→ PROBLEM REQUIREMENTS: Please reproduce every line of text in the records below, word for word, and leave the pictures out of your answer.

Extracted text data from pages:
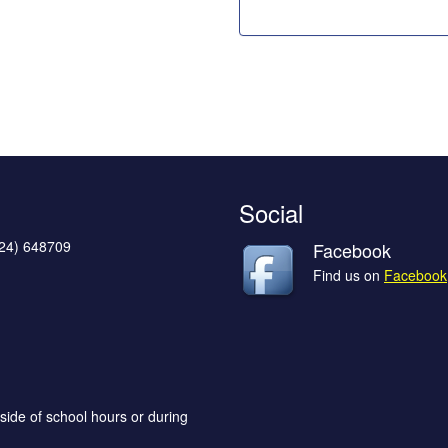
Social
624) 648709
Facebook
Find us on
Facebook
side of school hours or during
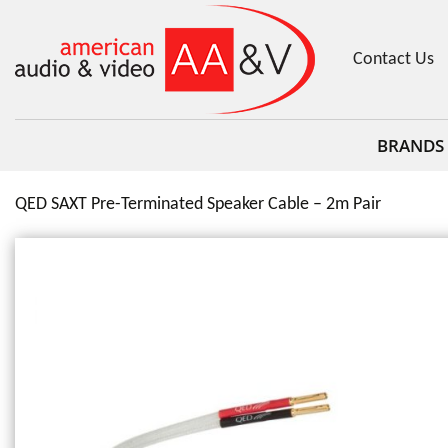
Contact Us
BRANDS
QED SAXT Pre-Terminated Speaker Cable – 2m Pair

→ ANSWER BOX:
Social
624) 648709
Facebook
Find us on
Facebook
side of school hours or during
Contact Us
BRANDS
QED SAXT Pre-Terminated Speaker Cable – 2m Pair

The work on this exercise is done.